▶ [Exercise instructions]:
Exact copy, no pictures: repeat the data that follows.

(Change detection data)
—————
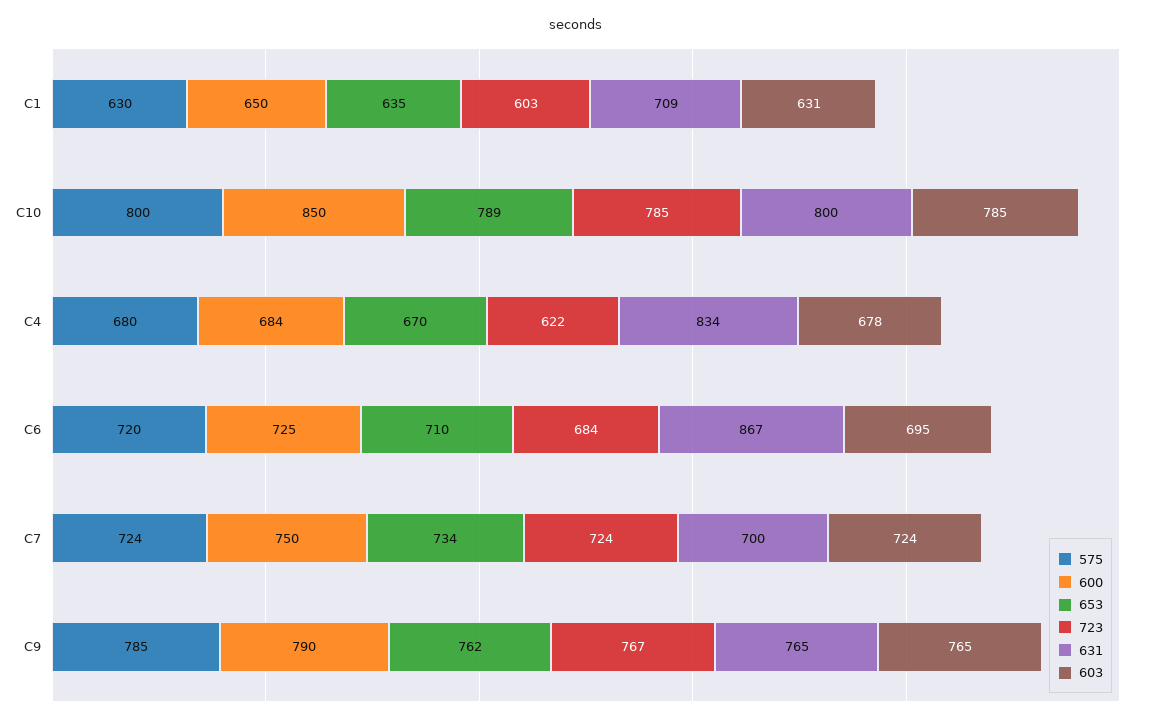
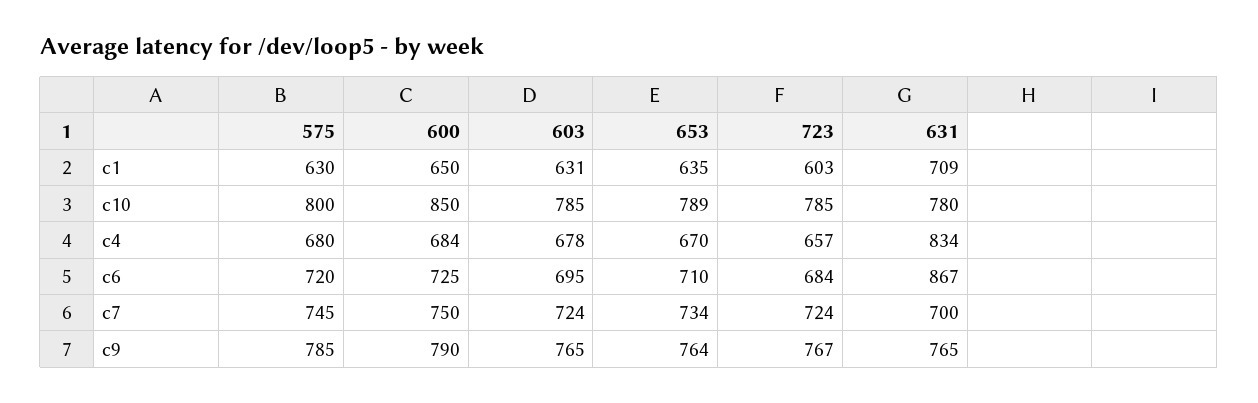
  {
    "575": {
      "C1": 630,
      "C10": 800,
      "C4": 680,
      "C6": 720,
-     "C7": 724,
+     "C7": 745,
      "C9": 785
    },
    "600": {
      "C1": 650,
      "C10": 850,
      "C4": 684,
      "C6": 725,
      "C7": 750,
      "C9": 790
    },
    "653": {
      "C1": 635,
      "C10": 789,
      "C4": 670,
      "C6": 710,
      "C7": 734,
-     "C9": 762
+     "C9": 764
    },
    "723": {
      "C1": 603,
      "C10": 785,
-     "C4": 622,
+     "C4": 657,
      "C6": 684,
      "C7": 724,
      "C9": 767
    },
    "631": {
      "C1": 709,
-     "C10": 800,
+     "C10": 780,
      "C4": 834,
      "C6": 867,
      "C7": 700,
      "C9": 765
    },
    "603": {
      "C1": 631,
      "C10": 785,
      "C4": 678,
      "C6": 695,
      "C7": 724,
      "C9": 765
    }
  }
—————
▶ [Solution to this exercise]:
  {
    "575": {
      "C1": 630,
      "C10": 800,
      "C4": 680,
      "C6": 720,
-     "C7": 724,
+     "C7": 745,
      "C9": 785
    },
    "600": {
      "C1": 650,
      "C10": 850,
      "C4": 684,
      "C6": 725,
      "C7": 750,
      "C9": 790
    },
    "653": {
      "C1": 635,
      "C10": 789,
      "C4": 670,
      "C6": 710,
      "C7": 734,
-     "C9": 762
+     "C9": 764
    },
    "723": {
      "C1": 603,
      "C10": 785,
-     "C4": 622,
+     "C4": 657,
      "C6": 684,
      "C7": 724,
      "C9": 767
    },
    "631": {
      "C1": 709,
-     "C10": 800,
+     "C10": 780,
      "C4": 834,
      "C6": 867,
      "C7": 700,
      "C9": 765
    },
    "603": {
      "C1": 631,
      "C10": 785,
      "C4": 678,
      "C6": 695,
      "C7": 724,
      "C9": 765
    }
  }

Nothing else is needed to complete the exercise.